**Directions:**
Please copy out the listing below with every "chart" replaced by "graph" and nothing else changed, leaving out the pictures.

**Stored data:**
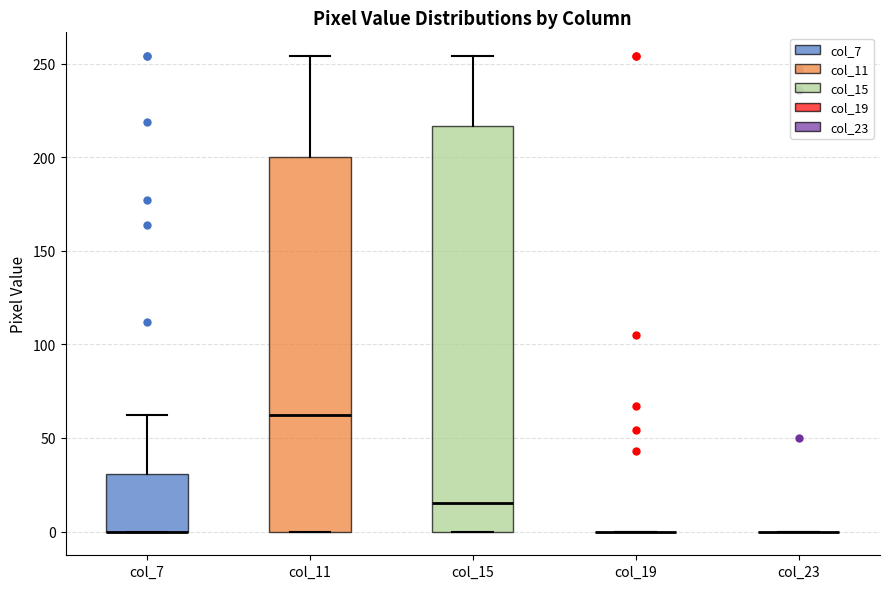

Comparing the boxes themselves (not the whiskers), which one is the tallest?

col_15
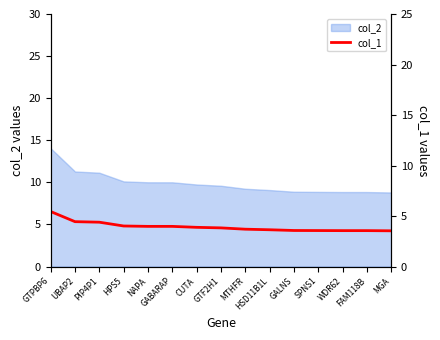

At which category does the chart reach its peak across all series?

GTPBP6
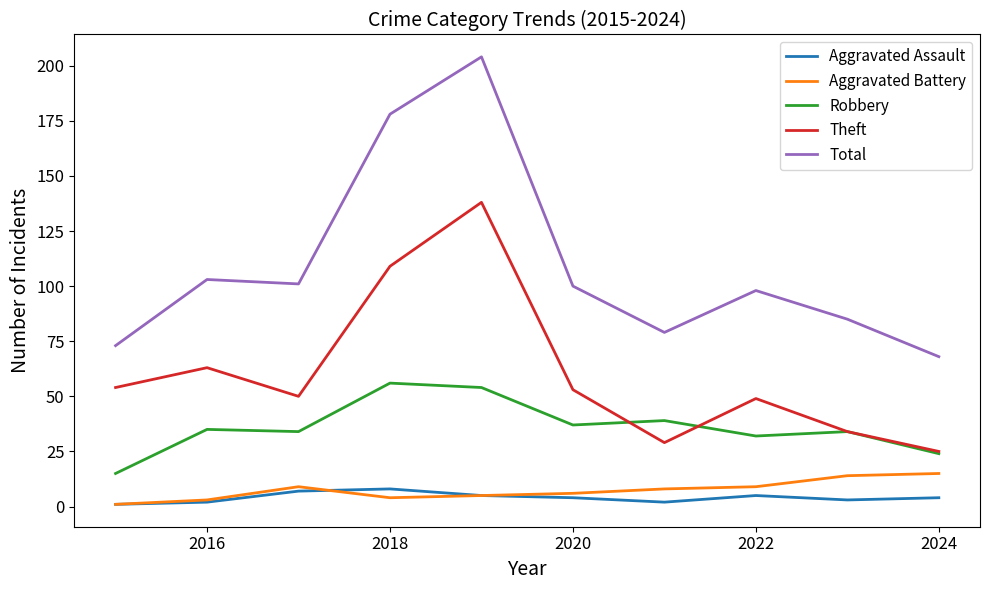

What is the average value of the Aggravated Battery series?

7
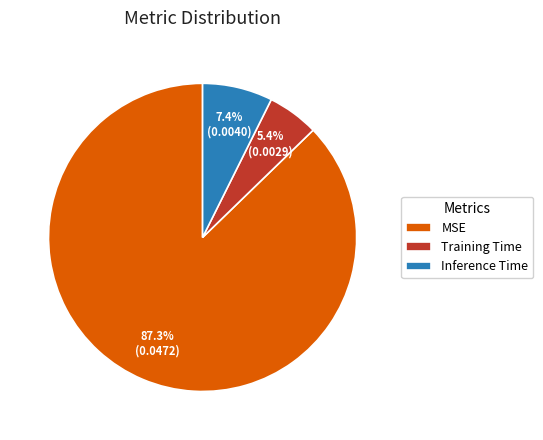

True or false: MSE accounts for 87% of the total.

True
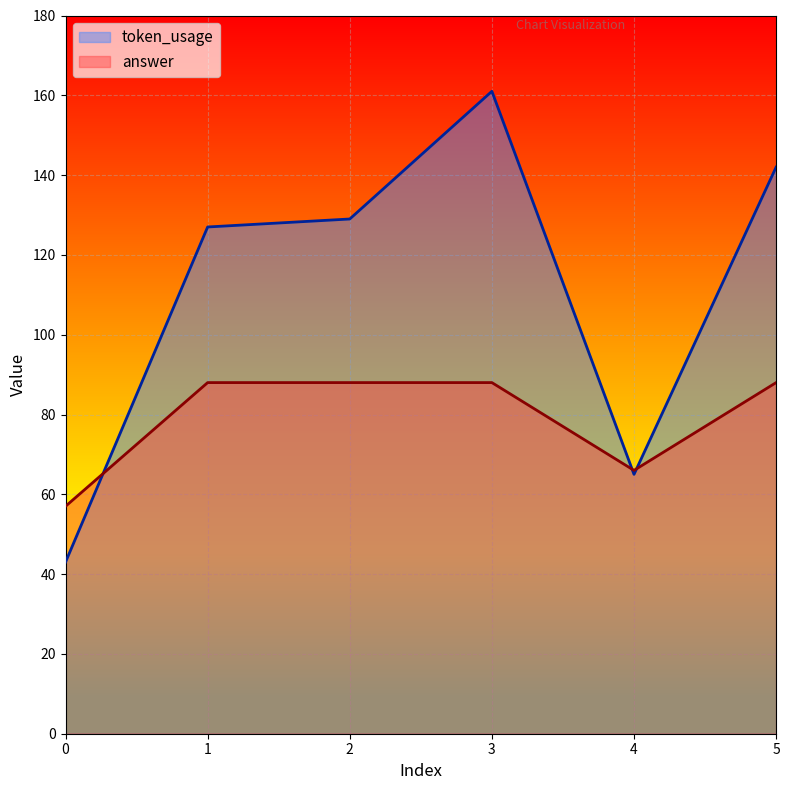

How many series are shown in this chart?

2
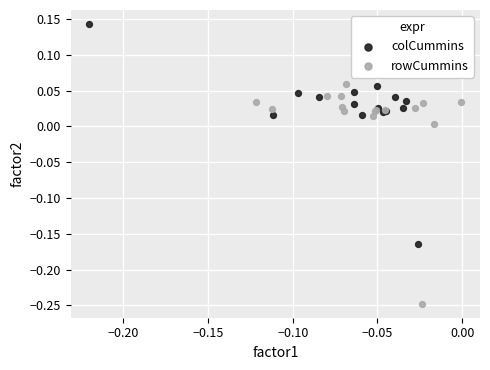

Which series contains the lowest Y value?

rowCummins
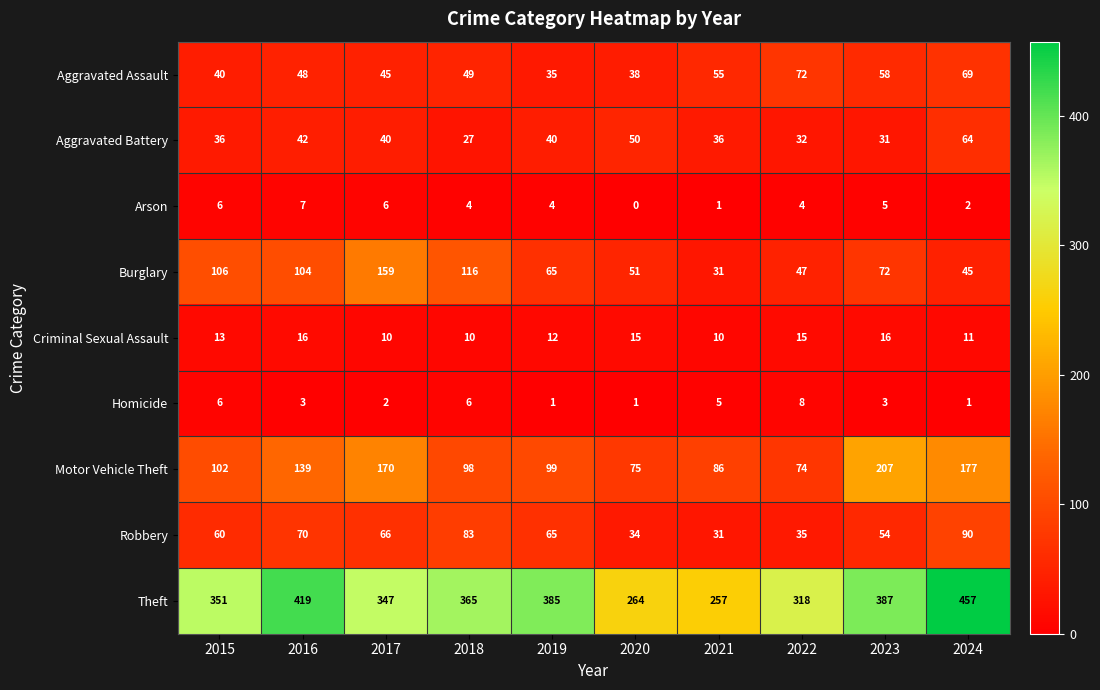

What is the greatest value displayed?

457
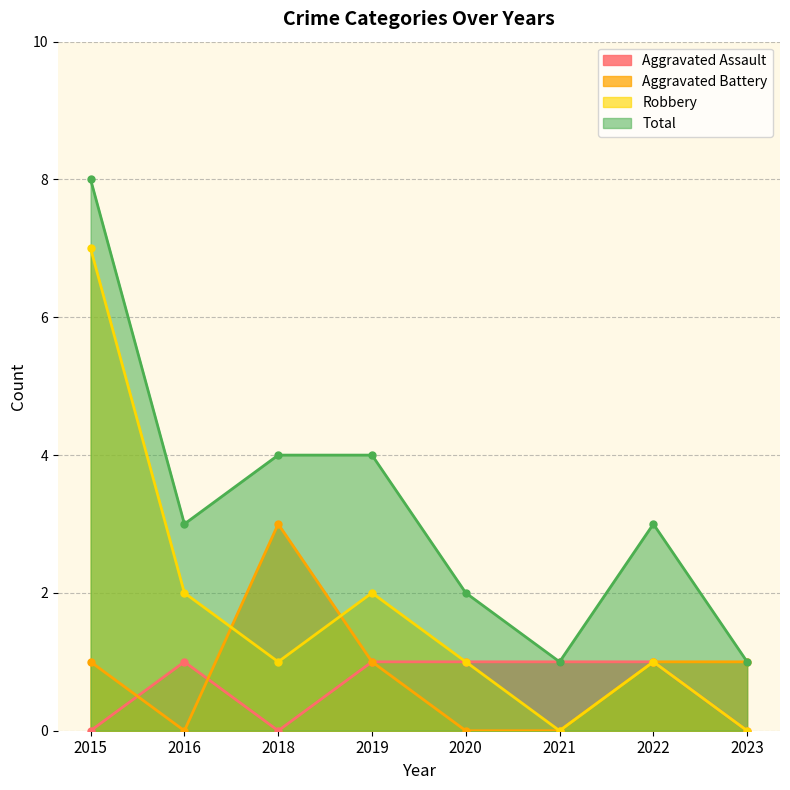

How many lines are shown in the chart?

4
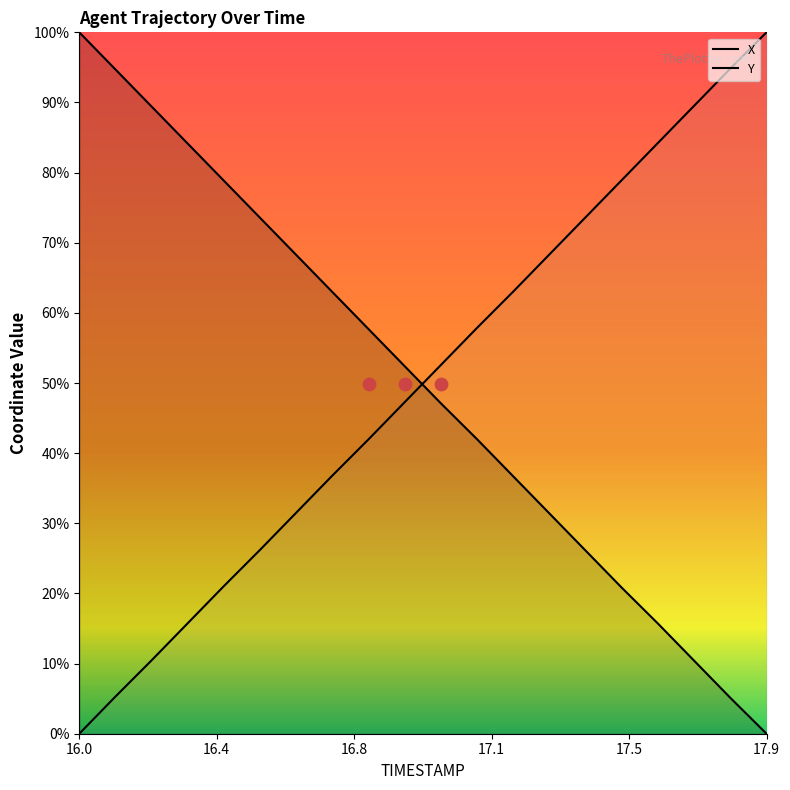

Is the value of Y at 10 greater than the value of X at 13?

Yes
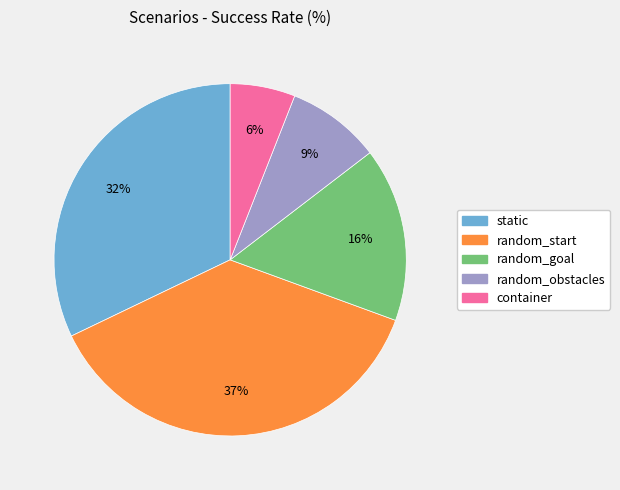

What is the ratio of the value at random_goal to the value at random_start?

0.4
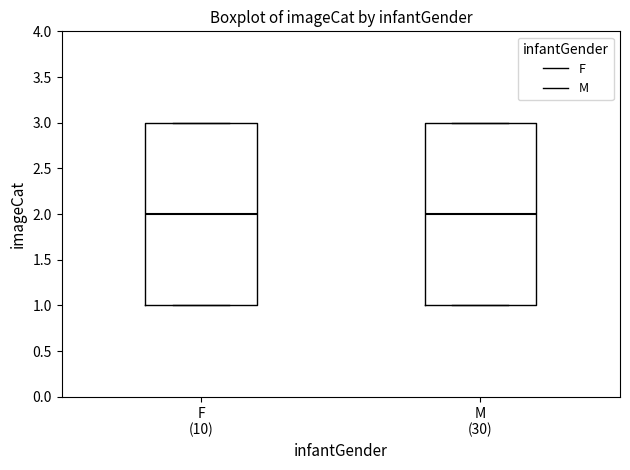

Where is the lower edge of the box for M (30) on the y-axis? The values are not printed on the chart, so give them approximately, as read against the axis.

1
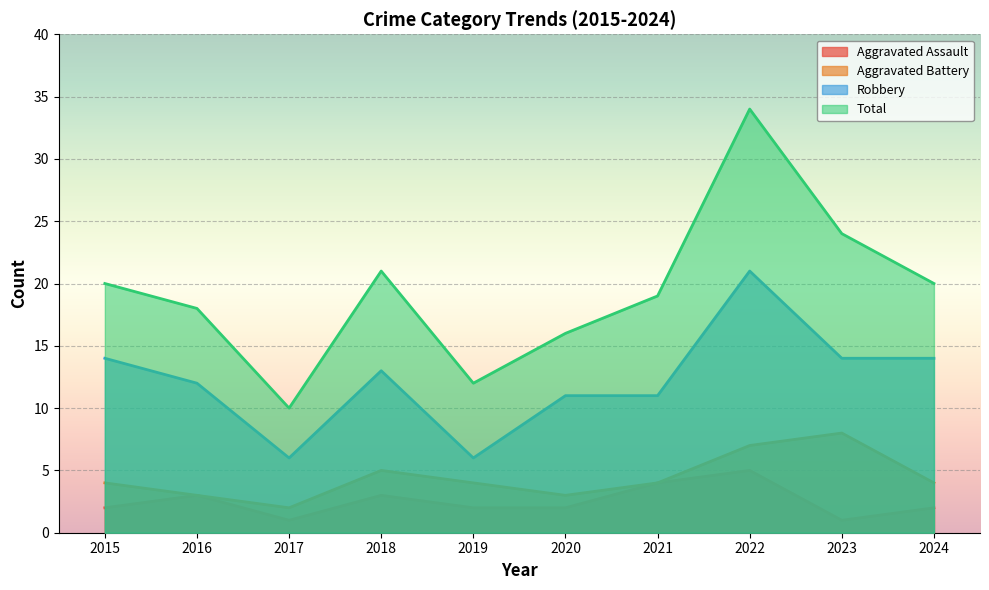

Reading left to right, list all the values displayed in this chart.

Aggravated Assault: 2015=2	2016=3	2017=1	2018=3	2019=2	2020=2	2021=4	2022=5	2023=1	2024=2
Aggravated Battery: 2015=4	2016=3	2017=2	2018=5	2019=4	2020=3	2021=4	2022=7	2023=8	2024=4
Robbery: 2015=14	2016=12	2017=6	2018=13	2019=6	2020=11	2021=11	2022=21	2023=14	2024=14
Total: 2015=20	2016=18	2017=10	2018=21	2019=12	2020=16	2021=19	2022=34	2023=24	2024=20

**Result for this task:**
Comparing the boxes themselves (not the whiskers), which one is the tallest?

col_15

At which category does the graph reach its peak across all series?

GTPBP6

What is the average value of the Aggravated Battery series?

7

True or false: MSE accounts for 87% of the total.

True

How many series are shown in this graph?

2

Which series contains the lowest Y value?

rowCummins

What is the greatest value displayed?

457

How many lines are shown in the graph?

4

Is the value of Y at 10 greater than the value of X at 13?

Yes

What is the ratio of the value at random_goal to the value at random_start?

0.4

Where is the lower edge of the box for M (30) on the y-axis? The values are not printed on the graph, so give them approximately, as read against the axis.

1

Reading left to right, list all the values displayed in this graph.

Aggravated Assault: 2015=2	2016=3	2017=1	2018=3	2019=2	2020=2	2021=4	2022=5	2023=1	2024=2
Aggravated Battery: 2015=4	2016=3	2017=2	2018=5	2019=4	2020=3	2021=4	2022=7	2023=8	2024=4
Robbery: 2015=14	2016=12	2017=6	2018=13	2019=6	2020=11	2021=11	2022=21	2023=14	2024=14
Total: 2015=20	2016=18	2017=10	2018=21	2019=12	2020=16	2021=19	2022=34	2023=24	2024=20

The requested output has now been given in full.